NYC’s Hot 97 Under Fire
New York’s Hot 97 was the setting for two recent high-profile shootings, and now the radio station has become a target itself — of artists and activists who charge that it promotes violence in the hip-hop community. On Friday, in the wake of the much-hyped February 28th shootout between associates of 50 Cent and the Game and the beginning of the Lil’ Kim perjury trial involving a 2001 shootout, rappers Afrika Bambaataa, M1 of Dead Prez, Roxanne Shante and other members of the newly formed Hip-Hop Coalition held an anti-Hot 97 rally in New York’s Union Square Park.
“Hot 97 actively promotes conflict within our communities and among our artists,” journalist and rally organizer Rosa Clemente told Rolling Stone. “We have to target [Hot 97’s parent company] Emmis Communications, because they’re fueling controversy between artists to get ratings.”
“The violence is sensationalized,” added M1, “and I think more than anything they intend to benefit from it.”
The typically cryptic Afrika Bambaataa saw the rally as a chance to address a broader issue. “Many people are still being blind, deaf and dumb to what’s going on due to the mind control of the masses of people,” the Bronx rapper said before launching a diatribe aimed at corporate media.

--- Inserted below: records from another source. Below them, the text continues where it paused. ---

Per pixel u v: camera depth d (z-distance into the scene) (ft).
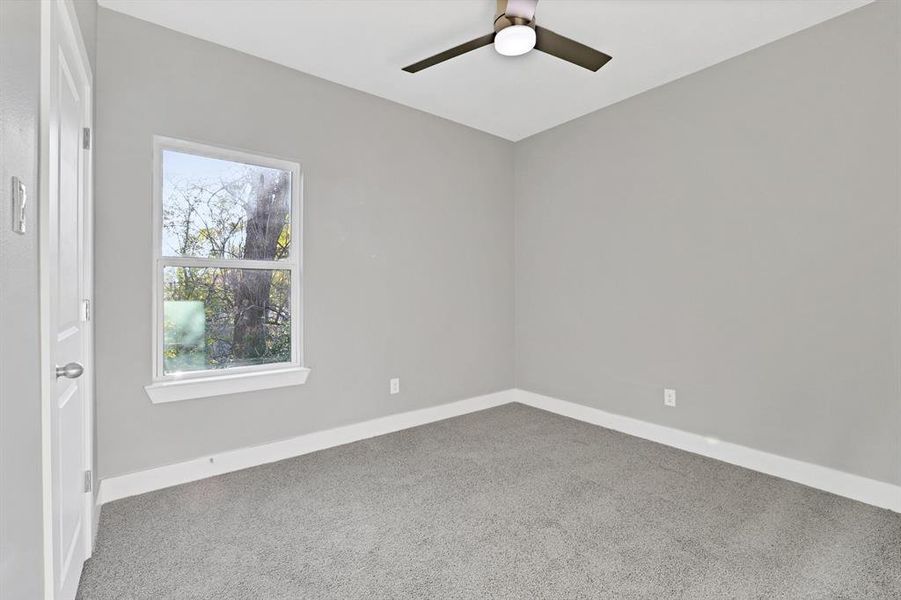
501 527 6.97
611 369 11.78
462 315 13.05
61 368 4.16
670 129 10.46
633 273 11.27
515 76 10.12
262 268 9.54
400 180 11.60
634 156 11.19
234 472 8.95
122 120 7.80
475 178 13.30
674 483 8.51
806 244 8.43
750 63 9.09
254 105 9.25
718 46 8.91
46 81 3.69
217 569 5.91
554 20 8.00
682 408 10.34
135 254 7.97
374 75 10.08
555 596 5.42
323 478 8.70
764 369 9.02
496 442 10.75
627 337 11.43
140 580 5.67
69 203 5.15
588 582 5.67
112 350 7.75
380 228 11.25
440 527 6.96
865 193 7.74
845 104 7.92
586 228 12.34
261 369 9.51
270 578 5.74
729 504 7.69
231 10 7.77
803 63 8.39
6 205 2.69
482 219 13.51
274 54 9.21
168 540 6.56
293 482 8.52
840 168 8.00
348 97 10.63
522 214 14.14
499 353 14.03
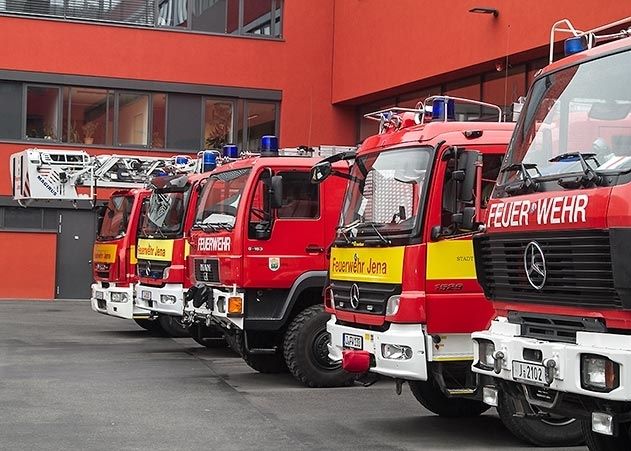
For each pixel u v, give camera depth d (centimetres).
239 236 1173
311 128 2864
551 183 652
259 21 2886
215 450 823
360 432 915
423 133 901
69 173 1995
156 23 2825
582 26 1647
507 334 687
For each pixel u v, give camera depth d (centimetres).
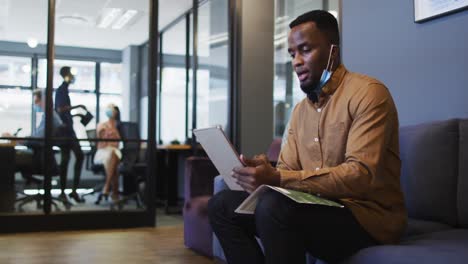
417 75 262
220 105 545
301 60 157
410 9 267
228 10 518
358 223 143
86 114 472
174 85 684
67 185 454
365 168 139
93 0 483
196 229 328
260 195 144
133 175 481
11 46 441
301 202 127
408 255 129
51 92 448
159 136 706
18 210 432
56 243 366
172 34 695
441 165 199
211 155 166
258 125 505
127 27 503
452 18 242
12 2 441
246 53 502
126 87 502
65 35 464
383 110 146
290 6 492
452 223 194
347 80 158
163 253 329
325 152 159
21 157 436
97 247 350
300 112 174
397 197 155
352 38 311
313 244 147
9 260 302
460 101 238
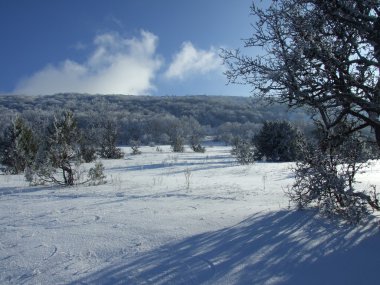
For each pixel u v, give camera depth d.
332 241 5.06
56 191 11.88
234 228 5.82
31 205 9.28
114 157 37.06
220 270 4.29
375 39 5.18
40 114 117.69
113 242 5.43
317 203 6.75
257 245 5.00
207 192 10.22
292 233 5.43
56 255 5.04
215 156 37.31
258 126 112.31
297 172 6.78
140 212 7.43
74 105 170.00
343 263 4.40
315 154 6.54
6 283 4.29
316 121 6.89
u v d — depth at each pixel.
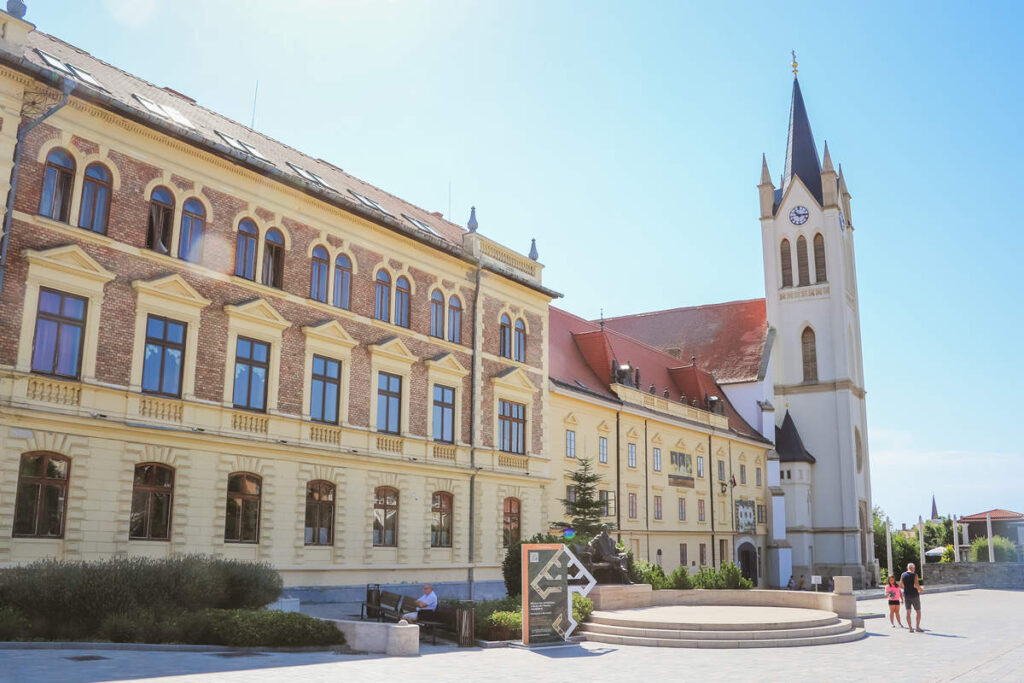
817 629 26.91
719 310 87.81
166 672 15.64
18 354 23.16
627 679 17.61
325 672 16.78
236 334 29.14
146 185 27.00
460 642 23.59
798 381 81.88
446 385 37.97
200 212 28.64
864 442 84.62
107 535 24.69
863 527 81.69
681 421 60.62
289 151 36.81
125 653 18.08
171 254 27.47
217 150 28.64
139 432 25.73
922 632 31.22
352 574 32.16
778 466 75.12
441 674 17.44
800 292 83.19
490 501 39.41
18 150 23.67
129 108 25.98
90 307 25.08
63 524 23.83
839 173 89.94
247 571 24.14
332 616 26.97
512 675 17.72
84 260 24.88
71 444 24.11
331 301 32.84
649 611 30.36
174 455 26.67
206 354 28.11
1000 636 29.70
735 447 69.62
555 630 24.30
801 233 84.31
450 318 38.88
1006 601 54.28
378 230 35.25
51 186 24.67
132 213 26.50
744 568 68.75
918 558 97.81
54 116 24.73
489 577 38.72
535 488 42.56
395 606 26.05
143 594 21.09
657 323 89.94
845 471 78.44
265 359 30.27
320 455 31.27
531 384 43.03
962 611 44.12
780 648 24.88
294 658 19.02
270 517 29.36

The Coalition contends that the recent incidents could have been prevented instead of promoted by the station’s employees. The “Tsunami Song,” Hot 97’s parody of the December tragedy in South Asia, also drew criticism at the rally, with Queens councilman John Liu accusing the station of “insensitivity” to its listeners. The Coalition also voiced its list of demands — which include the station airing anti-violence public service announcements and having its employees attend town hall meetings with community educators, parents and youth.

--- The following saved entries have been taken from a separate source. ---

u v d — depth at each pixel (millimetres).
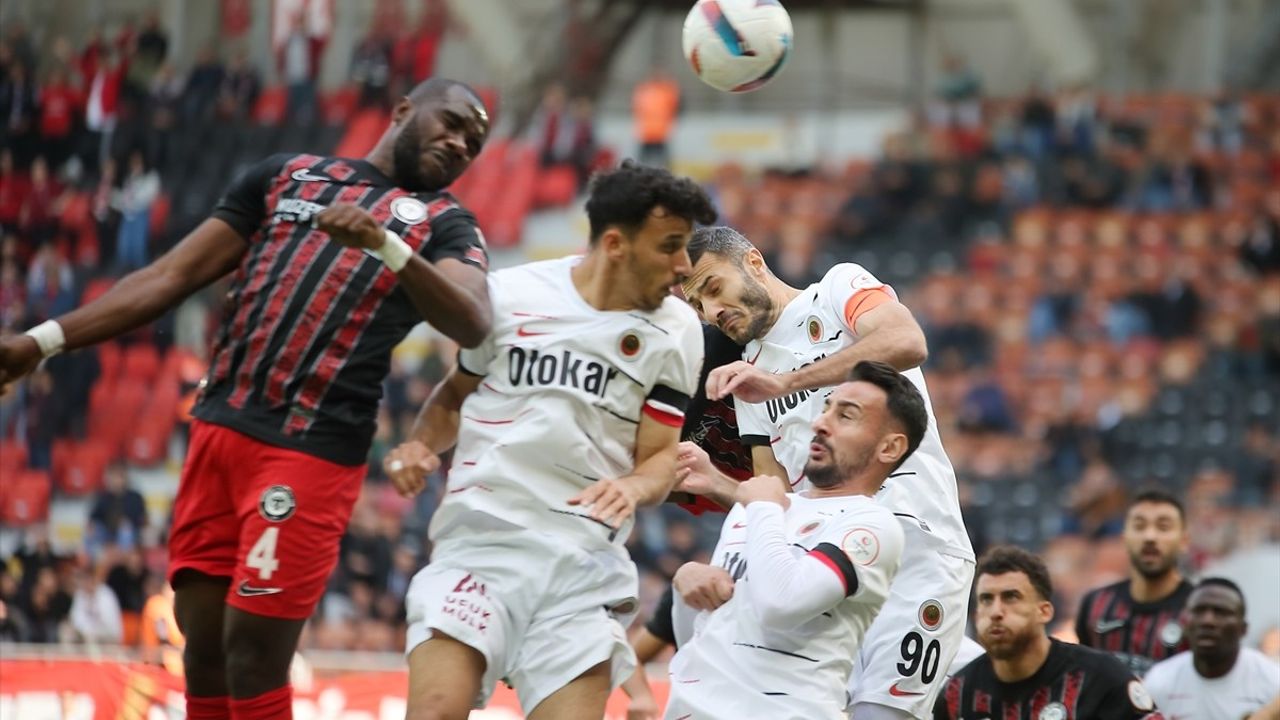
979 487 58281
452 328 14852
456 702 14812
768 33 18906
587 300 15586
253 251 15844
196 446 15695
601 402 15398
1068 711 20703
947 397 62312
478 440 15492
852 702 18922
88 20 90062
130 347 66312
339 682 29734
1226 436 61469
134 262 72438
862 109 89438
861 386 16578
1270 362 65312
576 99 84812
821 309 18812
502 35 87188
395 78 81125
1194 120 79562
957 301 69688
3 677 29359
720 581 16641
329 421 15375
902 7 89375
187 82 80000
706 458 17844
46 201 75625
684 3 90375
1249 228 73375
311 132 79375
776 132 86062
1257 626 39469
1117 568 51500
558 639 15273
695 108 90125
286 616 15391
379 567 45906
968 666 21781
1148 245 72500
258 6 89812
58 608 44281
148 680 29578
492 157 82625
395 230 15500
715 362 19828
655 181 15211
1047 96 82625
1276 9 86625
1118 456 59875
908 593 18844
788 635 16031
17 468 62094
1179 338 66938
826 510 16359
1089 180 75188
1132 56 87375
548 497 15328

A spokesman for Hot 97 refused to address the demands, telling Rolling Stone that the station is being targeted unfairly. “It’s interesting that they single out Hot 97,” he said. “Why not the artists that make the music, the record labels that produce the records, the record stores that sell them and then the consumers that buy them? . . . Hot 97 has been number one in the eighteen-to-thirty-four-year-old demographic for close to ten years, so obviously there are a whole lot of people that enjoy the station and feel differently. We only play what’s out there: If the violence didn’t exist in the song, they wouldn’t hear it on Hot 97.”